Coming up: Get Published! Writer's Workshop. If you live near Cincinnati and are interested in learning how to market and sell your fiction and nonfiction, the Erlanger branch of the Kenton County Public Library is having its writing conference Oct. 8. I'll be teaching a session on freelancing, and savvy former Writer's Digest publisher Jane Friedman will be teaching a session on creating an online platform. For more information, click here.

Confession: We're no longer updating the Promptly blog—thus rendering my nifty RSS feed at right a tad behind the times—because we have a new blog baby in the works. Click the Blog tab above for more info.

 

Winter 2010

Coming up: Join us in New York Jan. 21-23 for the Writer's Digest Conference. On tap this year: WD's signature agent pitch slam, featuring at least 57 agents representing a variety of genres and styles; sessions on the future of publishing, craft, platform, social media, freelancing and more; panels and Q&As with agents and other pros; our off-site poetry slam in SoHo. Click here to learn more.
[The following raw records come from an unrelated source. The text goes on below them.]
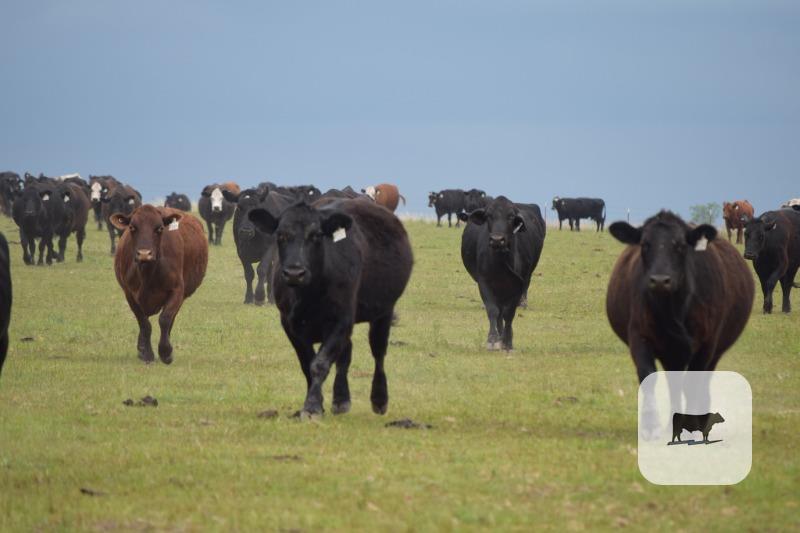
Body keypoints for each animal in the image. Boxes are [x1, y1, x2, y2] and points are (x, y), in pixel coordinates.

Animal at [111, 205, 208, 364]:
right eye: (132, 227)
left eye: (159, 228)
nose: (144, 254)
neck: (147, 274)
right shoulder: (129, 294)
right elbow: (144, 323)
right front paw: (147, 353)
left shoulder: (177, 291)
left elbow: (165, 319)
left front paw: (165, 352)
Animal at [247, 198, 413, 417]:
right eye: (280, 235)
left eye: (316, 235)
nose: (294, 273)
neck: (309, 295)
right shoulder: (290, 324)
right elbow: (307, 364)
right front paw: (316, 403)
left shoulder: (341, 320)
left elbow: (320, 363)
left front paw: (312, 407)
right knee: (346, 355)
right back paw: (341, 400)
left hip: (384, 312)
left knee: (378, 353)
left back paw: (379, 399)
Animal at [459, 196, 546, 351]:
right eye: (489, 216)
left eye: (511, 216)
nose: (497, 240)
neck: (500, 263)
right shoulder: (484, 282)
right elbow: (493, 311)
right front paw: (493, 339)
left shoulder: (518, 285)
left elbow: (509, 314)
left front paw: (508, 341)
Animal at [606, 211, 753, 438]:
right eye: (645, 244)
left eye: (681, 245)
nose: (660, 280)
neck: (672, 309)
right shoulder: (639, 336)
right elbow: (648, 376)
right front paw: (650, 426)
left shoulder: (706, 345)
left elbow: (692, 383)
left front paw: (692, 425)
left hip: (712, 352)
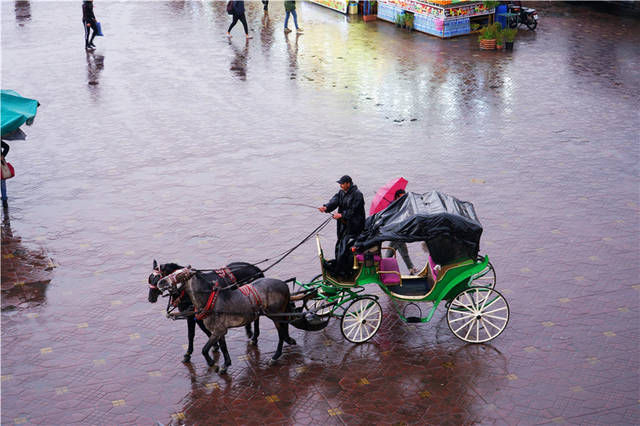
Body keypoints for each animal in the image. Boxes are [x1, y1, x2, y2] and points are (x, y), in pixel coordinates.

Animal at [156, 270, 296, 372]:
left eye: (180, 275)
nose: (160, 282)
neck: (209, 301)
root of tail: (284, 285)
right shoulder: (219, 330)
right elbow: (223, 347)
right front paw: (225, 364)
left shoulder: (218, 330)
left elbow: (204, 349)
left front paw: (212, 363)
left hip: (276, 315)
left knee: (281, 334)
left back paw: (275, 356)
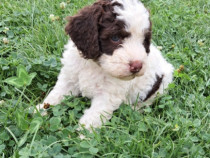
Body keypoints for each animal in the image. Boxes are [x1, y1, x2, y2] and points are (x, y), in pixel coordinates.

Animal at [36, 0, 174, 130]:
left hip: (162, 84)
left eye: (144, 41)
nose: (137, 66)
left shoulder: (107, 96)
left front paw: (83, 135)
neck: (96, 65)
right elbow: (56, 94)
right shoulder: (69, 78)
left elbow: (93, 117)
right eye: (115, 38)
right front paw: (40, 109)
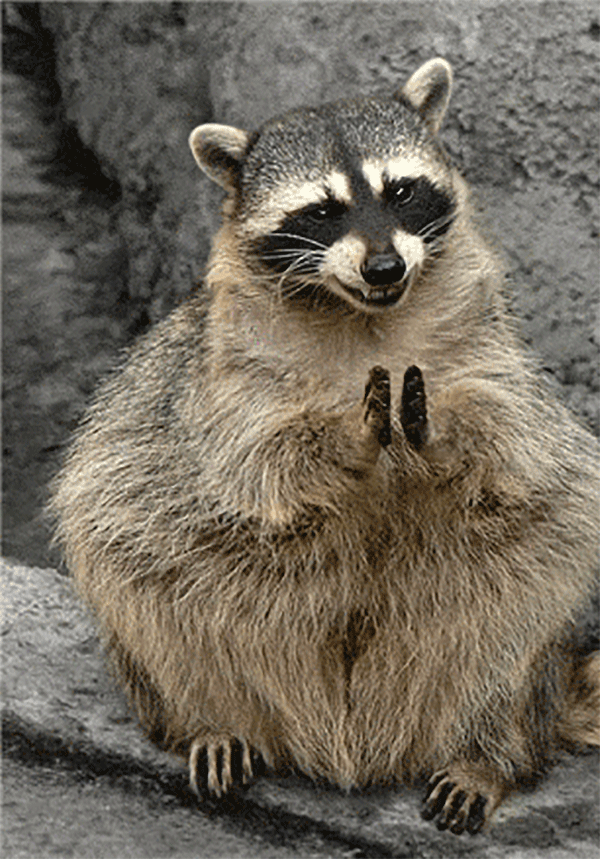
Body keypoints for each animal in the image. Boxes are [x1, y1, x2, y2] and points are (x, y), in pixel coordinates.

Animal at [49, 58, 599, 835]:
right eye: (321, 211)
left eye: (399, 190)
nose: (384, 266)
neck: (367, 315)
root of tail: (352, 740)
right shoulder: (223, 380)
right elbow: (254, 467)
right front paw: (342, 440)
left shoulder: (494, 359)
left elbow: (515, 451)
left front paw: (443, 435)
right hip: (167, 607)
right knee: (144, 593)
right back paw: (206, 721)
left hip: (507, 620)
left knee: (521, 625)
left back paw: (488, 755)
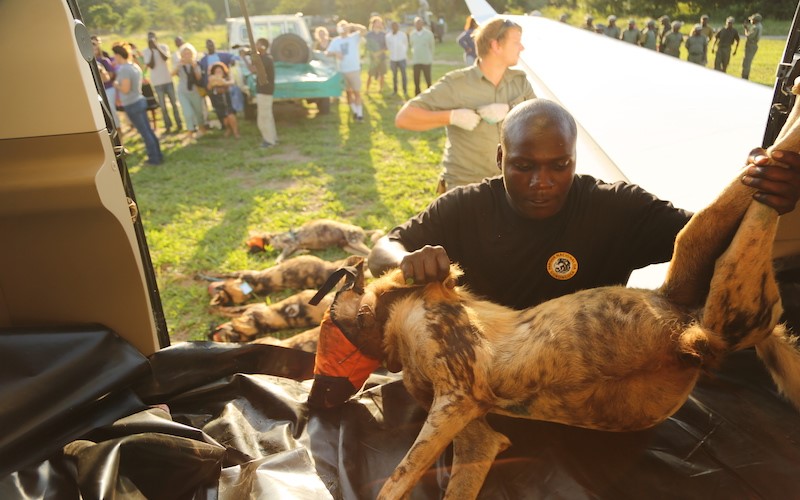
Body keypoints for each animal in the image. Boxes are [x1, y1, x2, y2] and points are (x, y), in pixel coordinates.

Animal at [247, 221, 384, 264]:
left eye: (251, 245)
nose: (246, 254)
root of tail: (363, 230)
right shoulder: (294, 247)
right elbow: (296, 252)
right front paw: (304, 252)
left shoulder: (290, 245)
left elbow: (280, 258)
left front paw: (279, 260)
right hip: (348, 247)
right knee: (366, 255)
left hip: (353, 241)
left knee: (370, 252)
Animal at [308, 88, 800, 498]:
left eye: (326, 337)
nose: (314, 402)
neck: (392, 316)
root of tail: (687, 325)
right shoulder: (471, 427)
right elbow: (451, 467)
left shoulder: (455, 395)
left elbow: (394, 480)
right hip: (721, 287)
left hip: (726, 283)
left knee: (768, 165)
Coming up: I'll be teaching a seminar entitled "The Good, The Bad and the Nightmare Freelance Query" at the Naples Writers' Conference April 9-10. Come check out some of the best and worst queries discovered in a storied slush pile and pick up tips and ideas from those queries to break free of the submissions inbox and sell pieces of your own. The conference features the Authors & Books Festival, an array of panels and sessions for fiction and nonfiction scribes, and more.

 

Summer 2010

Coming up: Curious about writing? Have a publishing question about whether you should submit or shred a vampire novel? Have a knowledge of obscurely specific things like "ms," "stet" and "on spec"? Indulge your writing nerd senses and check out a panel with the Writer's Digest editors at Joseph-Beth Booksellers in Cincinnati Sept. 20. Also, WD is putting on an Editors' Intensive Sept. 11-12 in Cincinnati. Expect manuscript critiques, panels and workshops. And, of course, being a publishing event, a happy hour.

 

Spring 2010

Listen: Alongside Guide to Literary Agents Editor Chuck Sambuchino, I'll be teaching a live webinar on selling freelance articles (to newspapers, magazines and websites) at 1 p.m. May 20. Check it out here.

Purchase me: I'm participating in writer Brenda Novak's Online Auction to Benefit Diabetes Research—a massive auction featuring oodles of publishing-related items and opportunities, from author promotion packages to getting your name in a John Lescroart novel to my 25-page WD manuscript critique. Check out the full auction here.

Coming up: In the great Midwest? I'll be teaching a seminar on freelancing for magazines April 17 at the Mad Anthony Writers Conference. Stop by and say hello.

Up and running (… right?): New website is online. More content is on its way.